OJK Ungkap Alasan di Balik Ubah Aturan Batas Bawah (ARB) Perdagangan Saham


Otoritas Jasa Keuangan (OJK) menjelaskan alasan di balik kebijakan untuk menyesuaikan auto reject bawah (ARB) di level 15%. Kepala Eksekutif Pengawas Pasar Modal, Keuangan, Derivatif dan Bursa Karbon OJK, Inarno Djajadi, mengatakan kebijakan auto rejection bawah sudah melalui kajian yang mendalam.
Menurut Inarno, langkah ini juga telah melalui pendekatan yang lebih seimbang antara perlindungan investor dan juga efisiensi pasar. Ia juga mengatakan diperlukan ruang yang lebih luas untuk menjaga stabilitas harga dan juga likuiditas.
“Tentunya tidak seperti saat pandemi di mana terdapat pembatasan-pembatasan ekonomi saat ini kami melihat pasar lebih stabil dan juga lebih matang,” kata Inarno dalam Konferensi Pers Hasil Rapat Dewan Komisioner Bulanan (RDKB) OJK Maret 2025 secara virtual, Jumat (11/4).
Lebih lanjut, Inarno menyampaikan OJK bersama Self-Regulatory Organization (SRO) dan pelaku pasar akan terus memantau secara berkala efektivitas pelaksanaan kebijakan auto rejection bawah tersebut. Apabila volatilitas serta tekanan di pasar saham mulai mereda dan didukung oleh data fundamental yang positif, maka OJK akan mempertimbangkan kemungkinan penyesuaian terhadap kebijakan tersebut.

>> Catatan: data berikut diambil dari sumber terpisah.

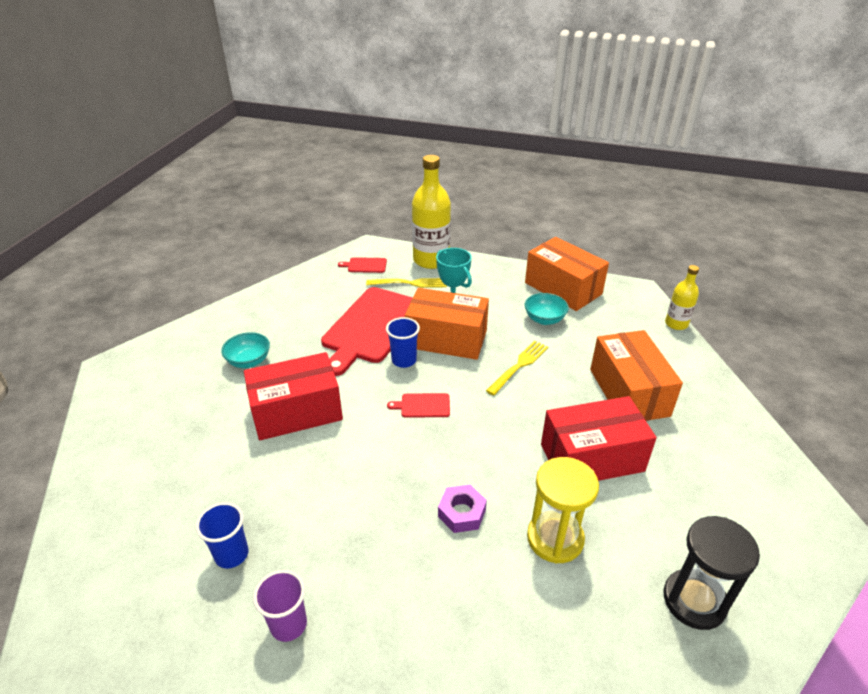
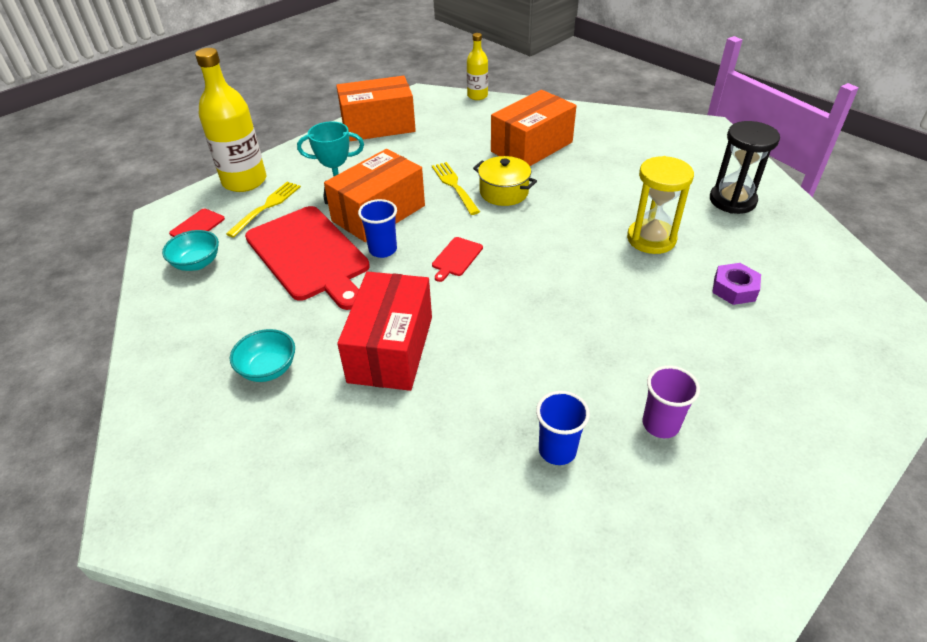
camera: 60 degrees left, 5 degrees up
(461, 513) = (598, 278): purple nut -> purple nut (734, 289)
(537, 400) = (504, 192): none -> yellow pot
(544, 319) = (408, 151): turquoise bowl -> turquoise bowl (197, 263)
(592, 457) = (585, 191): red box -> none
(629, 392) = (531, 147): orange box -> orange box turned 60 degrees counterclockwise

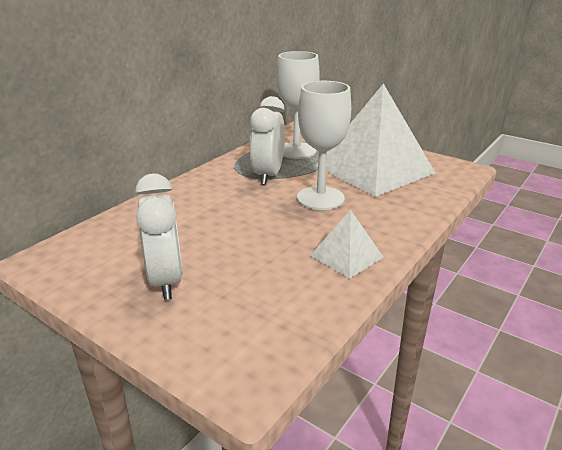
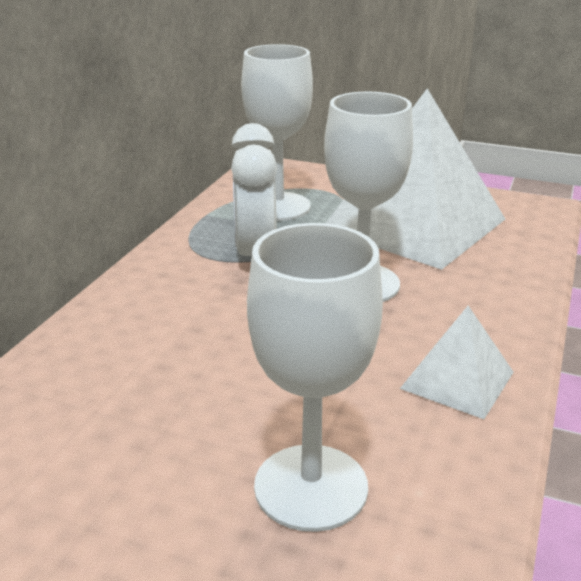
camera: 15 degrees left, 0 degrees up
(166, 280) = (181, 481): white clock -> none
(231, 295) = (311, 487): none -> white goblet

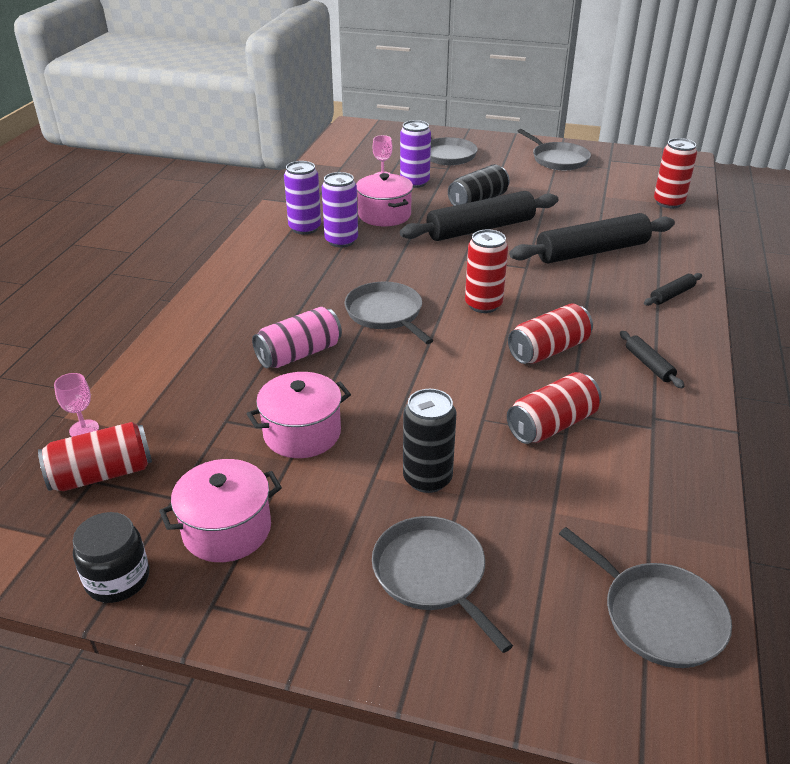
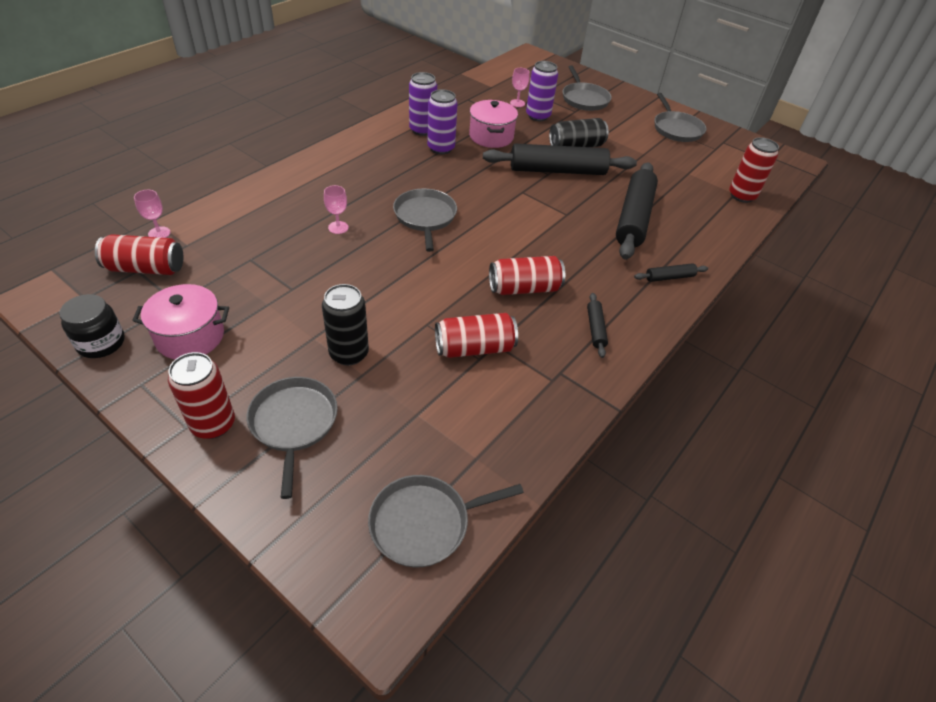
camera: 20 degrees right, 10 degrees up
(299, 354) = (338, 227): pink can -> pink goblet
(302, 433) = (292, 287): pink pot -> none
(483, 305) = (505, 234): red can -> red can (213, 424)
(592, 251) = (633, 218): black rolling pin -> black rolling pin turned 75 degrees counterclockwise
(657, 616) = (424, 523): grey pan -> grey pan turned 90 degrees clockwise

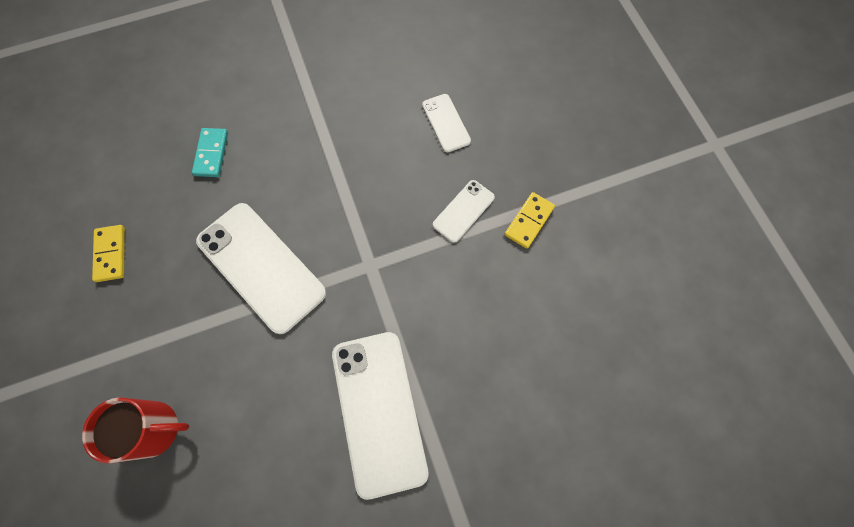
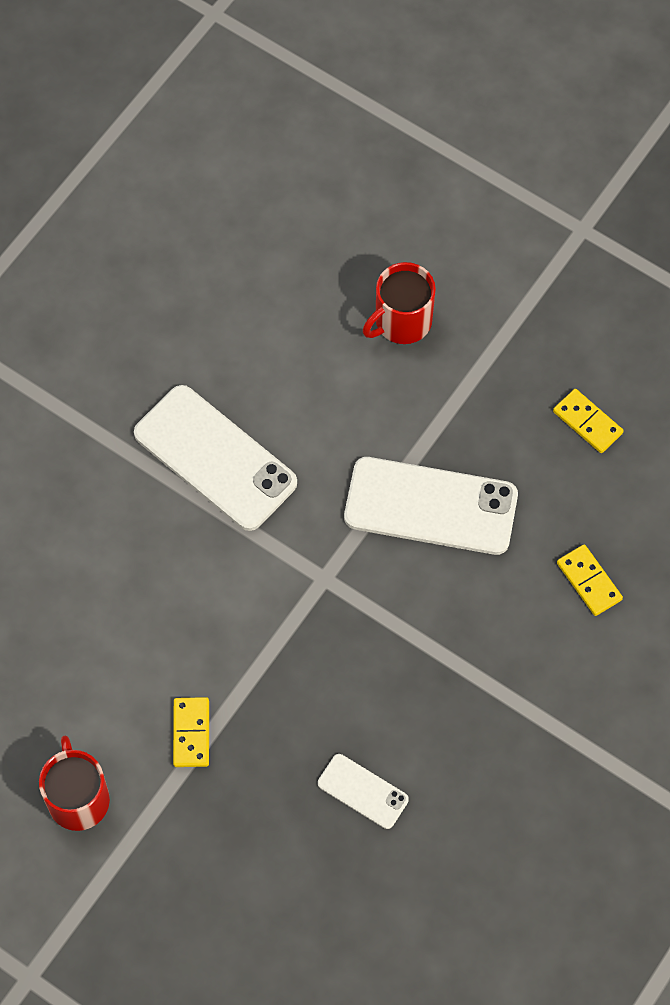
camera: 145 degrees right, 5 degrees down
(211, 154) = (589, 581): turquoise domino -> yellow domino
(463, 211) = (269, 698): white phone -> none
(629, 227) = (78, 799): none -> red mug

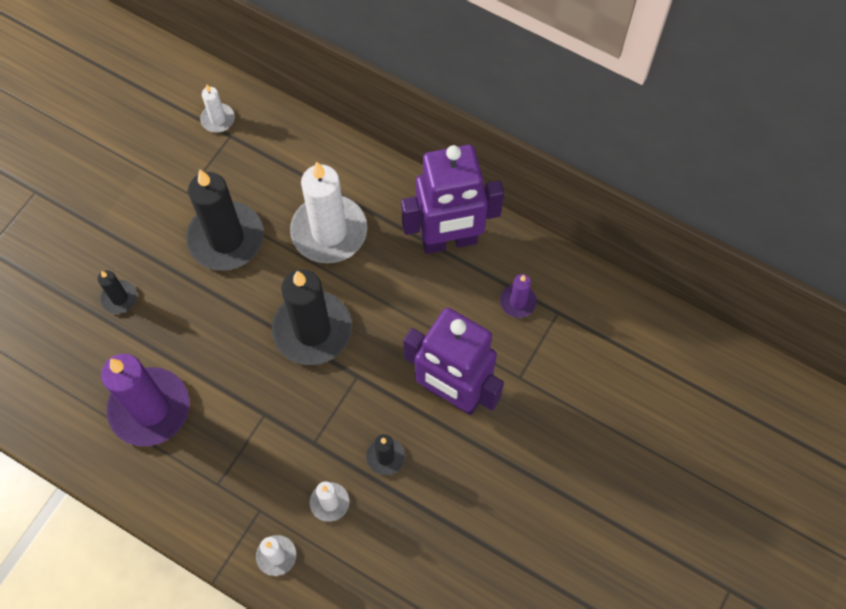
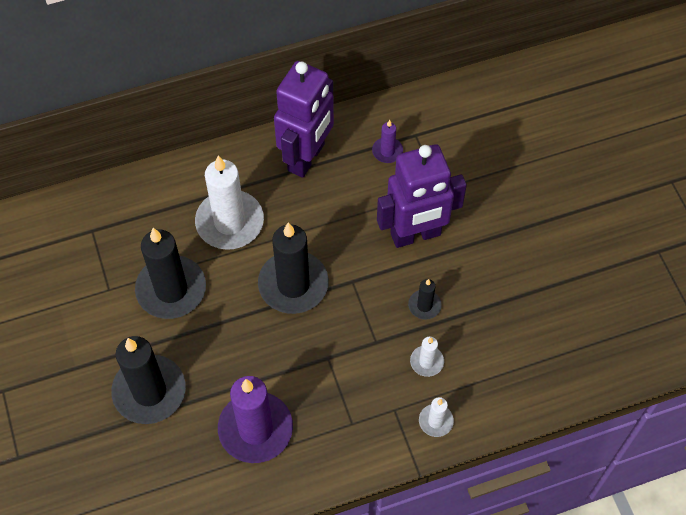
camera: 50 degrees left, 5 degrees down
(119, 298) = (149, 391): black candle -> black candle, size x2.14
(218, 119) = (70, 229): white candle -> none

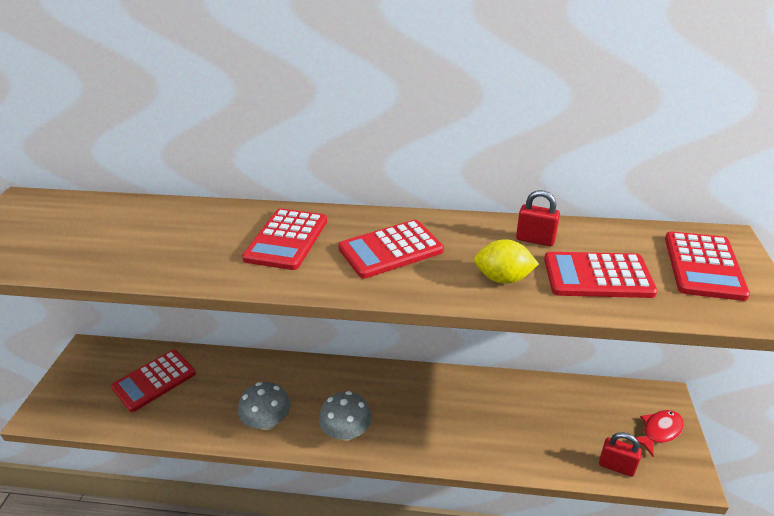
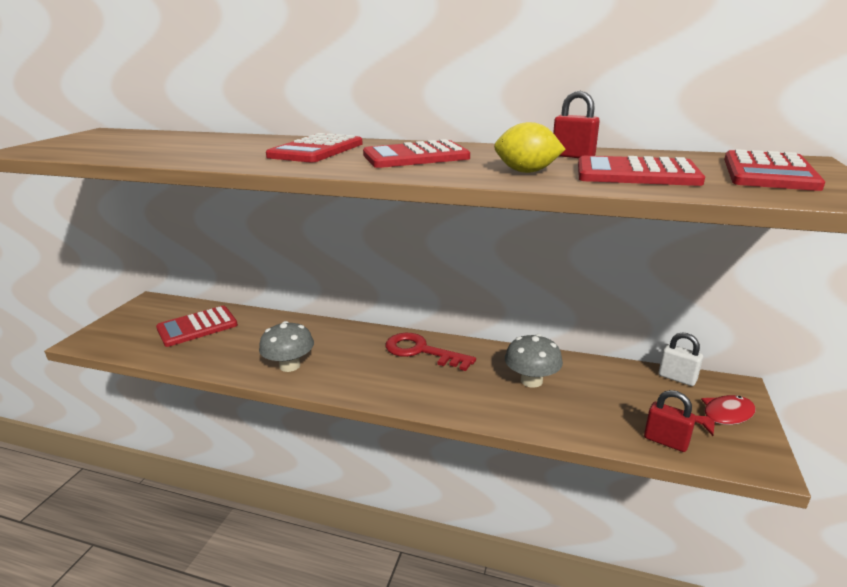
camera: 10 degrees right, 10 degrees down
(346, 432) = (366, 381): grey mushroom -> grey mushroom (531, 381)
(388, 387) = (421, 351): none -> red key
(617, 392) = (677, 378): none -> white padlock

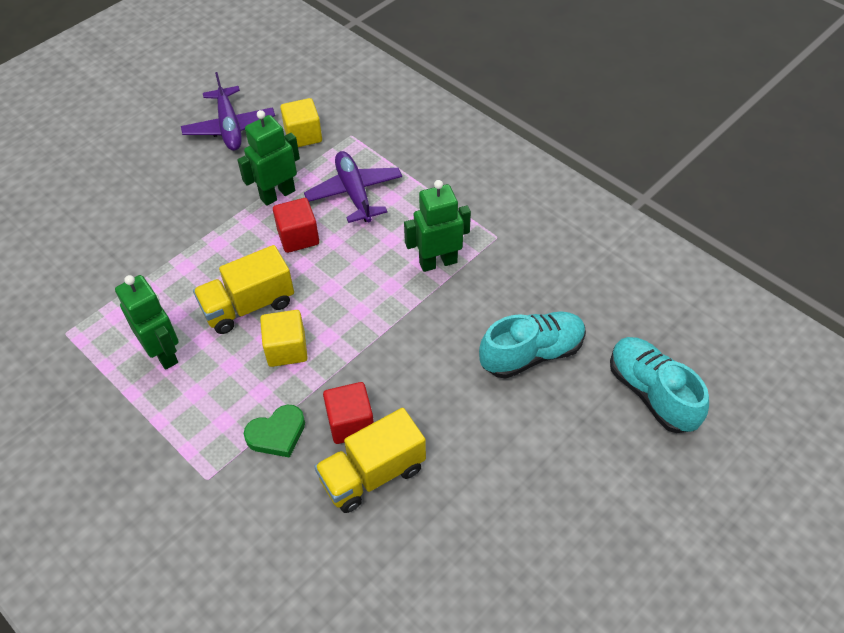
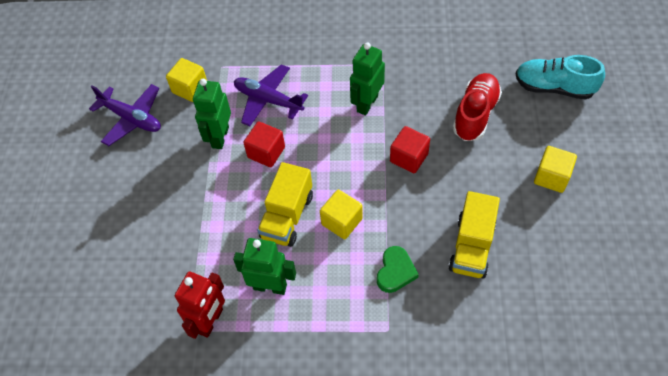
camera: 40 degrees left, 5 degrees up
(88, 340) = (210, 321): none -> red robot
(350, 423) = (427, 230): red cube -> red cube (409, 158)
(532, 354) = (475, 114): turquoise shoe -> red shoe
(536, 479) = (551, 177): none -> yellow cube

Sebelumnya Bursa Efek Indonesia (BEI) menyampaikan batas auto rejection menjadi maksimal 15% untuk saham di Papan Utama, Papan Pengembangan, Papan Ekonomi Baru, serta produk ETF dan DIRE, tanpa memandang rentang harga. Sekretaris Perusahaan BEI Kautsar Primadi, mengatakan penyesuaian persentase Auto Rejection Bawah dilakukan untuk menjaga volatilitas pasar dan memastikan perlindungan investor.
BEI memberlakukan perubahan aturan terkait mekanisme penghentian batas auto rejection bawah atau (ARB). Kebijakan baru ini tertuang dalam Surat Keputusan Direksi BEI nomor: Kep-00003/BEI/04-2025 dan Kep-00002/BEI/04-2025 yang diterbitkan pada 8 April 2025.
“Perubahan dimaksud akan terbit dan berlaku sejak 8 April 2025,” demikian pernyataan Kautsar Primadi, pada Selasa (8/4).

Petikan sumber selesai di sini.